- [What the task asks]:
What is needed here is an exact repetition of the records below, beginning at the line that has "right wrist: (635, 428)" and stopping after the line that has "left shoulder: (833, 251)".

[Keypoint text descriptions]

• • • • • • •

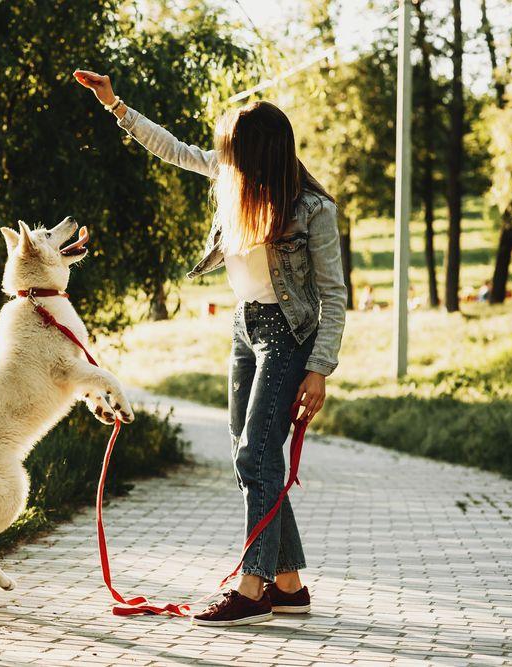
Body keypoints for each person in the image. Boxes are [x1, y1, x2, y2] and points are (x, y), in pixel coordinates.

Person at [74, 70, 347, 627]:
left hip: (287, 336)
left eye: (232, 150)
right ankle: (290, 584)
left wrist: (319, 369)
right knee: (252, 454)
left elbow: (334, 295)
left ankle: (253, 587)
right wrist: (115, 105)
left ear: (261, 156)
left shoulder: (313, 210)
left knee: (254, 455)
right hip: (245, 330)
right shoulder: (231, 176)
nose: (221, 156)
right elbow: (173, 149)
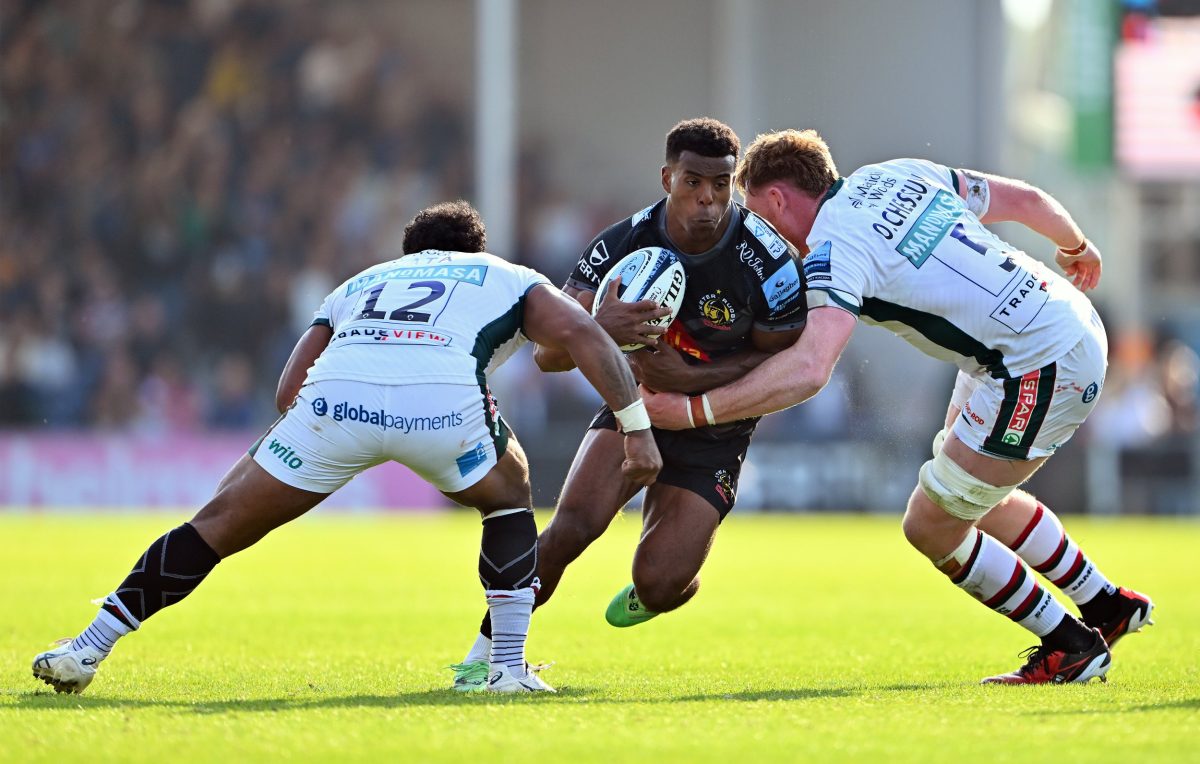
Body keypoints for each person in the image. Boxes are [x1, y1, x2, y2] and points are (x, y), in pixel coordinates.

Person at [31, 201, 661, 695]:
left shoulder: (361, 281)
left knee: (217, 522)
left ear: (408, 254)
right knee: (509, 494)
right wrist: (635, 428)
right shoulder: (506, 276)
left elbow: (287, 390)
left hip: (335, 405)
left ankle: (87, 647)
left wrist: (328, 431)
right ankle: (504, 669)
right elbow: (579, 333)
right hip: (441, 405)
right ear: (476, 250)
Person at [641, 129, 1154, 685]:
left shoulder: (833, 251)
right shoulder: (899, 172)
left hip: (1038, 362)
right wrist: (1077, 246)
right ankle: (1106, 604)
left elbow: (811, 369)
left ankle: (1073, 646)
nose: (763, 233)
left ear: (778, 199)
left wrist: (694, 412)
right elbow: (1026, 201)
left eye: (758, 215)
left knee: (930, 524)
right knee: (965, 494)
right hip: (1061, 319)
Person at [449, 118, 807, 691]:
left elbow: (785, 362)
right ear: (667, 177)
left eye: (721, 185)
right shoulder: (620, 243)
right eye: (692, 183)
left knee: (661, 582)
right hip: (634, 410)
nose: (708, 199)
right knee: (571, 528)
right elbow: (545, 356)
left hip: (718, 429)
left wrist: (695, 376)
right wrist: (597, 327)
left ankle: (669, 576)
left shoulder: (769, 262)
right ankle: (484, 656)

• • • • • • •

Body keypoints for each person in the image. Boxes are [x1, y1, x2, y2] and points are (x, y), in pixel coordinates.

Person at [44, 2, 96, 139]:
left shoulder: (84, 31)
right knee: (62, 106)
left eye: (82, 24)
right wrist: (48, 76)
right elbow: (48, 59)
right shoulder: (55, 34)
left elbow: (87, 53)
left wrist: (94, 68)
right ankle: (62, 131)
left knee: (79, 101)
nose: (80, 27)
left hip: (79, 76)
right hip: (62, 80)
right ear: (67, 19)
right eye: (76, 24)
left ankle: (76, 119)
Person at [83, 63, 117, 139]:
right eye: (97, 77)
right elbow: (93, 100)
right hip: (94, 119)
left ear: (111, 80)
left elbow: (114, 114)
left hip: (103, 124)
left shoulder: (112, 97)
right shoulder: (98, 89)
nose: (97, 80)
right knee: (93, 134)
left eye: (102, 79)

• • • • • • •

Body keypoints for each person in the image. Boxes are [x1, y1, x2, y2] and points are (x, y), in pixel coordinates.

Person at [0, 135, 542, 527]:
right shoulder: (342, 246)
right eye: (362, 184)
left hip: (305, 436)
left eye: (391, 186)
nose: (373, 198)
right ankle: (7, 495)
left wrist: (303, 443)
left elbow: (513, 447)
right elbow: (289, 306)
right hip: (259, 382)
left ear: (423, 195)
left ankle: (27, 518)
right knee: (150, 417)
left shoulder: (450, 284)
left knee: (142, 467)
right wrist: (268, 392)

• • • • • • •

- [Answer for this exercise]:
right wrist: (635, 428)
right shoulder: (506, 276)
left elbow: (287, 390)
left hip: (335, 405)
left ankle: (87, 647)
left wrist: (328, 431)
right ankle: (504, 669)
right elbow: (579, 333)
right hip: (441, 405)
right ear: (476, 250)
Person at [641, 129, 1154, 685]:
left shoulder: (833, 251)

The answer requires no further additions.